- _TASK OBJECTIVE_:
For the entries below, say how many lines include the word "Carriage" and add nothing else.

- _EXCERPTED RECORDS_:
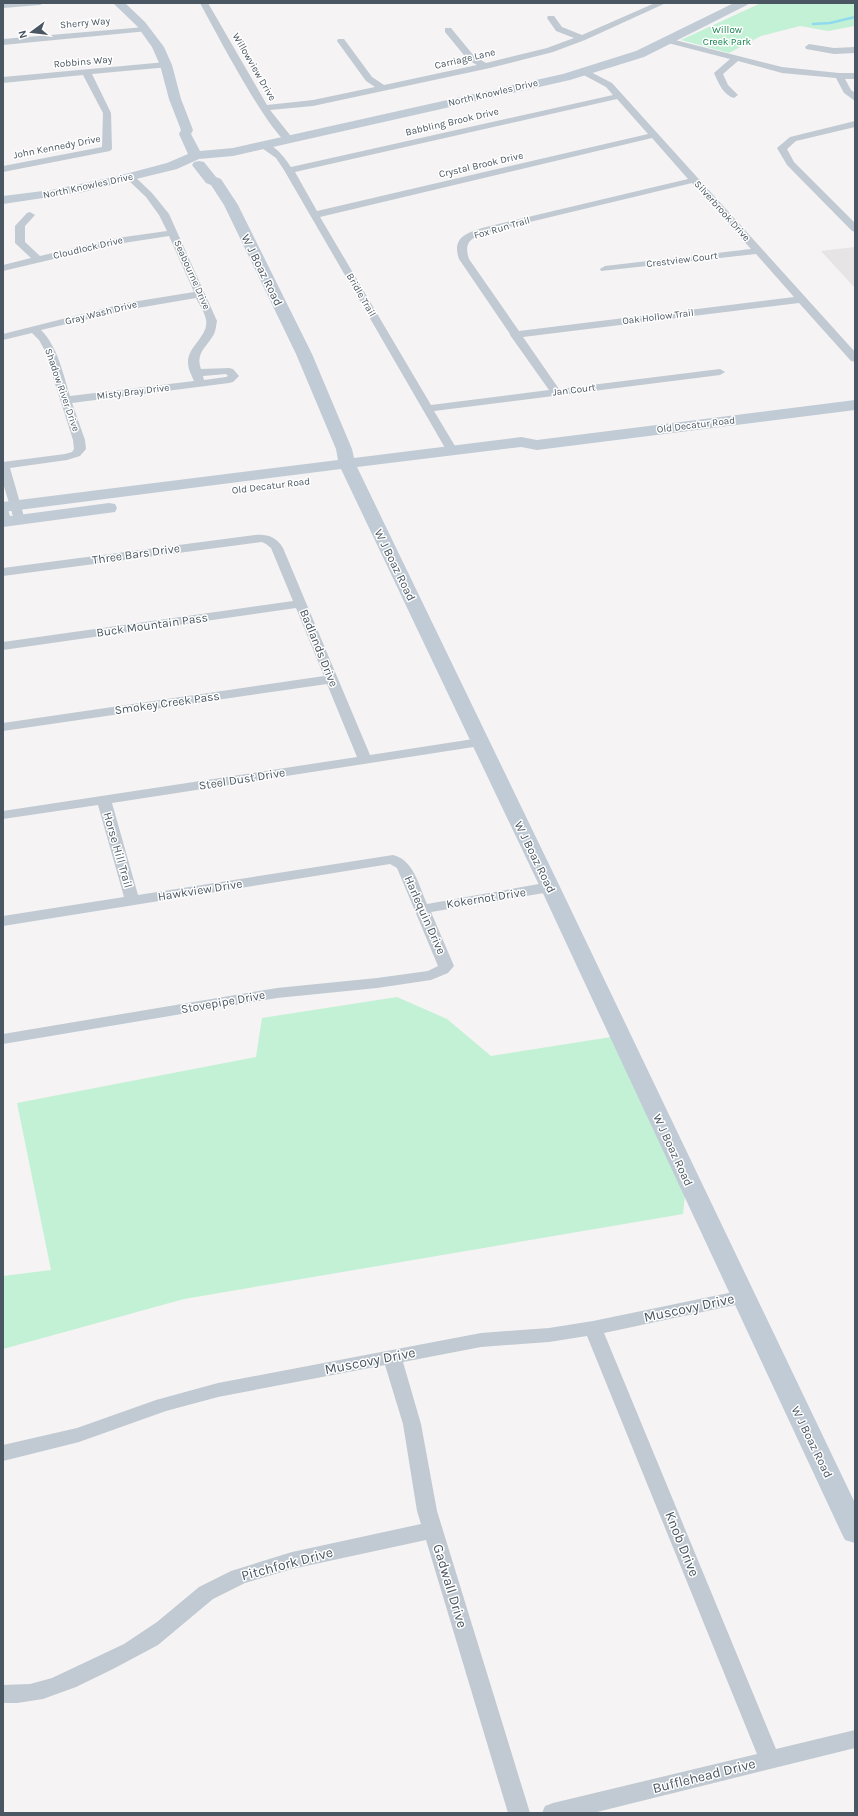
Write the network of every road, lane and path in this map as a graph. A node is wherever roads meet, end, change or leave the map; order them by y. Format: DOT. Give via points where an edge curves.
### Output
graph roads {
  1 [pos="40,3"];
  2 [pos="119,3"];
  3 [pos="204,3"];
  4 [pos="662,3"];
  5 [pos="743,3"];
  6 [pos="3,6"];
  7 [pos="551,18"];
  8 [pos="145,29"];
  9 [pos="448,30"];
  10 [pos="582,38"];
  11 [pos="667,40"];
  12 [pos="340,41"];
  13 [pos="3,42"];
  14 [pos="809,47"];
  15 [pos="855,50"];
  16 [pos="737,58"];
  17 [pos="166,65"];
  18 [pos="485,66"];
  19 [pos="584,71"];
  20 [pos="86,72"];
  21 [pos="839,76"];
  22 [pos="855,76"];
  23 [pos="3,80"];
  24 [pos="383,88"];
  25 [pos="734,95"];
  26 [pos="619,96"];
  27 [pos="855,98"];
  28 [pos="265,108"];
  29 [pos="855,124"];
  30 [pos="654,135"];
  31 [pos="289,140"];
  32 [pos="264,146"];
  33 [pos="202,159"];
  34 [pos="3,169"];
  35 [pos="289,170"];
  36 [pos="130,177"];
  37 [pos="694,180"];
  38 [pos="3,200"];
  39 [pos="30,215"];
  40 [pos="314,216"];
  41 [pos="853,225"];
  42 [pos="173,234"];
  43 [pos="758,251"];
  44 [pos="38,260"];
  45 [pos="3,268"];
  46 [pos="606,269"];
  47 [pos="200,294"];
  48 [pos="802,299"];
  49 [pos="34,329"];
  50 [pos="515,334"];
  51 [pos="3,337"];
  52 [pos="855,359"];
  53 [pos="720,372"];
  54 [pos="198,378"];
  55 [pos="556,392"];
  56 [pos="66,400"];
  57 [pos="855,405"];
  58 [pos="427,408"];
  59 [pos="537,445"];
  60 [pos="452,451"];
  61 [pos="4,465"];
  62 [pos="349,469"];
  63 [pos="8,515"];
  64 [pos="268,540"];
  65 [pos="3,572"];
  66 [pos="300,604"];
  67 [pos="3,646"];
  68 [pos="331,679"];
  69 [pos="3,727"];
  70 [pos="480,742"];
  71 [pos="365,759"];
  72 [pos="104,800"];
  73 [pos="3,816"];
  74 [pos="398,861"];
  75 [pos="550,887"];
  76 [pos="132,901"];
  77 [pos="422,908"];
  78 [pos="3,922"];
  79 [pos="443,970"];
  80 [pos="3,1039"];
  81 [pos="743,1297"];
  82 [pos="593,1328"];
  83 [pos="392,1357"];
  84 [pos="3,1453"];
  85 [pos="433,1530"];
  86 [pos="855,1532"];
  87 [pos="3,1694"];
  88 [pos="855,1740"];
  89 [pos="770,1760"];
  90 [pos="519,1813"];
  91 [pos="553,1813"];
  1 -- 6 [label="street"];
  2 -- 8 [label="street, W J Boaz Road"];
  3 -- 28 [label="street, Willowview Drive"];
  4 -- 10 [label="street, Carriage Lane"];
  5 -- 11 [label="street, North Knowles Drive"];
  7 -- 10 [label="street" via="559,29"];
  8 -- 13 [label="street, Sherry Way"];
  8 -- 17 [label="street, W J Boaz Road" via="158,47"];
  9 -- 18 [label="street" via="471,58"];
  10 -- 18 [label="street, Carriage Lane" via="550,50"];
  11 -- 16 [label="street"];
  11 -- 19 [label="street, North Knowles Drive" via="640,54"];
  12 -- 24 [label="street" via="369,79"];
  14 -- 15 [label="street" via="834,51"];
  16 -- 21 [label="street" via="782,70"];
  16 -- 25 [label="street" via="718,73 724,86"];
  17 -- 20 [label="street, Robbins Way"];
  17 -- 33 [label="street, W J Boaz Road" via="187,130 185,134"];
  18 -- 24 [label="street, Carriage Lane"];
  19 -- 26 [label="street, Silverbrook Drive" via="609,85"];
  19 -- 31 [label="street, North Knowles Drive"];
  20 -- 23 [label="street, Robbins Way"];
  20 -- 34 [label="street, John Kennedy Drive" via="107,113 107,149"];
  21 -- 22 [label="street"];
  21 -- 27 [label="street" via="847,92"];
  24 -- 28 [label="street, Carriage Lane" via="313,103"];
  26 -- 30 [label="street, Silverbrook Drive"];
  26 -- 35 [label="street, Babbling Brook Drive"];
  28 -- 31 [label="street, Willowview Drive"];
  29 -- 41 [label="street" via="793,139 782,148 790,163"];
  30 -- 37 [label="street, Silverbrook Drive"];
  30 -- 40 [label="street, Crystal Brook Drive"];
  31 -- 32 [label="street, North Knowles Drive"];
  32 -- 33 [label="street, North Knowles Drive"];
  32 -- 35 [label="street, Bridle Trail" via="279,156"];
  33 -- 36 [label="street, North Knowles Drive"];
  33 -- 62 [label="street, W J Boaz Road" via="211,180 216,182 231,205 304,354 344,449"];
  35 -- 40 [label="street, Bridle Trail"];
  36 -- 38 [label="street, North Knowles Drive" via="33,197"];
  36 -- 42 [label="street, Seabourne Drive" via="158,205"];
  37 -- 43 [label="street, Silverbrook Drive"];
  37 -- 50 [label="street, Fox Run Trail" via="489,229 463,242 460,252 464,260"];
  39 -- 44 [label="street" via="20,226 20,243"];
  40 -- 58 [label="street, Bridle Trail"];
  42 -- 44 [label="street, Cloudlock Drive" via="132,238"];
  42 -- 47 [label="street, Seabourne Drive"];
  43 -- 46 [label="street, Crestview Court"];
  43 -- 48 [label="street, Silverbrook Drive"];
  44 -- 45 [label="street, Cloudlock Drive"];
  47 -- 49 [label="street, Gray Wash Drive" via="156,300"];
  47 -- 54 [label="street, Seabourne Drive" via="212,321 209,333 194,354 193,363"];
  48 -- 50 [label="street, Oak Hollow Trail"];
  48 -- 52 [label="street, Silverbrook Drive"];
  49 -- 51 [label="street, Gray Wash Drive"];
  49 -- 56 [label="street, Shadow River Drive" via="46,344"];
  50 -- 55 [label="street, Fox Run Trail"];
  53 -- 55 [label="street, Jan Court"];
  54 -- 56 [label="street, Misty Bray Drive"];
  55 -- 58 [label="street, Jan Court"];
  56 -- 61 [label="street, Shadow River Drive" via="81,446 76,454"];
  57 -- 59 [label="street, Old Decatur Road"];
  58 -- 60 [label="street, Bridle Trail"];
  59 -- 60 [label="street, Old Decatur Road" via="521,442"];
  59 -- 62 [label="street, Old Decatur Road" via="529,453"];
  60 -- 62 [label="street, Old Decatur Road"];
  61 -- 63 [label="street"];
  62 -- 63 [label="street, Old Decatur Road"];
  62 -- 70 [label="street, W J Boaz Road"];
  64 -- 65 [label="street, Three Bars Drive" via="256,539"];
  64 -- 66 [label="street, Badlands Drive" via="277,548"];
  66 -- 67 [label="street, Buck Mountain Pass"];
  66 -- 68 [label="street, Badlands Drive"];
  68 -- 69 [label="street, Smokey Creek Pass"];
  68 -- 71 [label="street, Badlands Drive"];
  70 -- 71 [label="street, Steel Dust Drive"];
  70 -- 75 [label="street, W J Boaz Road"];
  71 -- 72 [label="street, Steel Dust Drive"];
  72 -- 73 [label="street, Steel Dust Drive"];
  72 -- 76 [label="street, Horse Hill Trail"];
  74 -- 76 [label="street, Hawkview Drive" via="388,859"];
  74 -- 77 [label="street, Harlequin Drive" via="403,866"];
  75 -- 77 [label="street, Kokernot Drive"];
  75 -- 81 [label="street, W J Boaz Road"];
  76 -- 78 [label="street, Hawkview Drive"];
  77 -- 79 [label="street, Harlequin Drive" via="445,961 446,966"];
  79 -- 80 [label="street, Stovepipe Drive" via="431,975 393,981 277,993"];
  81 -- 82 [label="street, Muscovy Drive"];
  81 -- 86 [label="street, W J Boaz Road"];
  82 -- 83 [label="street, Muscovy Drive" via="549,1335 487,1339"];
  82 -- 89 [label="street, Knob Drive"];
  83 -- 84 [label="street, Muscovy Drive" via="190,1397 79,1435"];
  83 -- 85 [label="street, Gadwall Drive" via="412,1424 427,1511"];
  85 -- 87 [label="street, Pitchfork Drive" via="282,1562 253,1571 211,1588 156,1636 129,1651 50,1688 32,1693"];
  85 -- 90 [label="street, Gadwall Drive"];
  88 -- 89 [label="street, Bufflehead Drive"];
  89 -- 91 [label="street, Bufflehead Drive"];
}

- _RESPONSE TO THIS TASK_:
4